Aim of the exercise: Please restate the data word for word.

(Stored data entries)
........

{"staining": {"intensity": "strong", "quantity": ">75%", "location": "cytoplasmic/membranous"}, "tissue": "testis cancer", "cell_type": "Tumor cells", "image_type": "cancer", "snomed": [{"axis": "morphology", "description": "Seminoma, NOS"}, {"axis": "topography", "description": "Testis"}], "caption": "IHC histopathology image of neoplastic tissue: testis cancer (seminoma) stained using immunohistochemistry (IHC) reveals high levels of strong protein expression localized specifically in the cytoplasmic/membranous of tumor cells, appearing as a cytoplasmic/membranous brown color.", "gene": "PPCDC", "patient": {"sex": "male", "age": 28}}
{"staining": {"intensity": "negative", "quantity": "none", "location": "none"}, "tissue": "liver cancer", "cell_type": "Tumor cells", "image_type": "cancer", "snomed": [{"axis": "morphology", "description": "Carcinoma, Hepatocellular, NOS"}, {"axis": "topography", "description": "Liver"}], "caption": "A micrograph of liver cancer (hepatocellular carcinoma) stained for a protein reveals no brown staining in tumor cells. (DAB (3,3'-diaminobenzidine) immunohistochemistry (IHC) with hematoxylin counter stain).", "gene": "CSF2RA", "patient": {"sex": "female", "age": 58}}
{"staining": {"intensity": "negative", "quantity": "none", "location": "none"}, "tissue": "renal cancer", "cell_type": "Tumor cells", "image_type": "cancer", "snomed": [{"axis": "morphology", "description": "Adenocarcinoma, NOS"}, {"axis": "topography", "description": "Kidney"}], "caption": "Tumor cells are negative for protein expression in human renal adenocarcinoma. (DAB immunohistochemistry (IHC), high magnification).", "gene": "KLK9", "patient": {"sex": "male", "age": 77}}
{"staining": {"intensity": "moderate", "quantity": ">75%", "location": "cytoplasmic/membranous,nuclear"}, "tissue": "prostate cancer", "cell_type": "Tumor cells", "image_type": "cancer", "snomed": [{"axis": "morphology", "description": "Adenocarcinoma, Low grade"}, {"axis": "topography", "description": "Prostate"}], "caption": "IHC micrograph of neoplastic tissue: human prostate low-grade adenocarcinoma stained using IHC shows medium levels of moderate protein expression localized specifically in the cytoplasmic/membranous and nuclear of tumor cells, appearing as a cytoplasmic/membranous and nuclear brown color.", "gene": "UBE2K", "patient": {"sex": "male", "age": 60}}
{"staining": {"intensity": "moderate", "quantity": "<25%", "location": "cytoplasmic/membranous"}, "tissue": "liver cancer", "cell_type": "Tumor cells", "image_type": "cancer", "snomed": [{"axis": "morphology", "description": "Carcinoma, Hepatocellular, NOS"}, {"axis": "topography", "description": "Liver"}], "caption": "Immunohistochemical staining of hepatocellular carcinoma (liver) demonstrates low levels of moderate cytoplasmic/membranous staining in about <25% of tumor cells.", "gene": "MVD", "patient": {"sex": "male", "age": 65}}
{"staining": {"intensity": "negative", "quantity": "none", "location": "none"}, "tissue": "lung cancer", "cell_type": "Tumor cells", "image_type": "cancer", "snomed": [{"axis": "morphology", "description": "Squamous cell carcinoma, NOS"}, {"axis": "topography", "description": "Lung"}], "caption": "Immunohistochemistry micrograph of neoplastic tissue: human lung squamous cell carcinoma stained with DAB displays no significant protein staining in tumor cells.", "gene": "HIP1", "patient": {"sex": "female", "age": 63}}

........

Reply to the exercise:
{"staining": {"intensity": "strong", "quantity": ">75%", "location": "cytoplasmic/membranous"}, "tissue": "testis cancer", "cell_type": "Tumor cells", "image_type": "cancer", "snomed": [{"axis": "morphology", "description": "Seminoma, NOS"}, {"axis": "topography", "description": "Testis"}], "caption": "IHC histopathology image of neoplastic tissue: testis cancer (seminoma) stained using immunohistochemistry (IHC) reveals high levels of strong protein expression localized specifically in the cytoplasmic/membranous of tumor cells, appearing as a cytoplasmic/membranous brown color.", "gene": "PPCDC", "patient": {"sex": "male", "age": 28}}
{"staining": {"intensity": "negative", "quantity": "none", "location": "none"}, "tissue": "liver cancer", "cell_type": "Tumor cells", "image_type": "cancer", "snomed": [{"axis": "morphology", "description": "Carcinoma, Hepatocellular, NOS"}, {"axis": "topography", "description": "Liver"}], "caption": "A micrograph of liver cancer (hepatocellular carcinoma) stained for a protein reveals no brown staining in tumor cells. (DAB (3,3'-diaminobenzidine) immunohistochemistry (IHC) with hematoxylin counter stain).", "gene": "CSF2RA", "patient": {"sex": "female", "age": 58}}
{"staining": {"intensity": "negative", "quantity": "none", "location": "none"}, "tissue": "renal cancer", "cell_type": "Tumor cells", "image_type": "cancer", "snomed": [{"axis": "morphology", "description": "Adenocarcinoma, NOS"}, {"axis": "topography", "description": "Kidney"}], "caption": "Tumor cells are negative for protein expression in human renal adenocarcinoma. (DAB immunohistochemistry (IHC), high magnification).", "gene": "KLK9", "patient": {"sex": "male", "age": 77}}
{"staining": {"intensity": "moderate", "quantity": ">75%", "location": "cytoplasmic/membranous,nuclear"}, "tissue": "prostate cancer", "cell_type": "Tumor cells", "image_type": "cancer", "snomed": [{"axis": "morphology", "description": "Adenocarcinoma, Low grade"}, {"axis": "topography", "description": "Prostate"}], "caption": "IHC micrograph of neoplastic tissue: human prostate low-grade adenocarcinoma stained using IHC shows medium levels of moderate protein expression localized specifically in the cytoplasmic/membranous and nuclear of tumor cells, appearing as a cytoplasmic/membranous and nuclear brown color.", "gene": "UBE2K", "patient": {"sex": "male", "age": 60}}
{"staining": {"intensity": "moderate", "quantity": "<25%", "location": "cytoplasmic/membranous"}, "tissue": "liver cancer", "cell_type": "Tumor cells", "image_type": "cancer", "snomed": [{"axis": "morphology", "description": "Carcinoma, Hepatocellular, NOS"}, {"axis": "topography", "description": "Liver"}], "caption": "Immunohistochemical staining of hepatocellular carcinoma (liver) demonstrates low levels of moderate cytoplasmic/membranous staining in about <25% of tumor cells.", "gene": "MVD", "patient": {"sex": "male", "age": 65}}
{"staining": {"intensity": "negative", "quantity": "none", "location": "none"}, "tissue": "lung cancer", "cell_type": "Tumor cells", "image_type": "cancer", "snomed": [{"axis": "morphology", "description": "Squamous cell carcinoma, NOS"}, {"axis": "topography", "description": "Lung"}], "caption": "Immunohistochemistry micrograph of neoplastic tissue: human lung squamous cell carcinoma stained with DAB displays no significant protein staining in tumor cells.", "gene": "HIP1", "patient": {"sex": "female", "age": 63}}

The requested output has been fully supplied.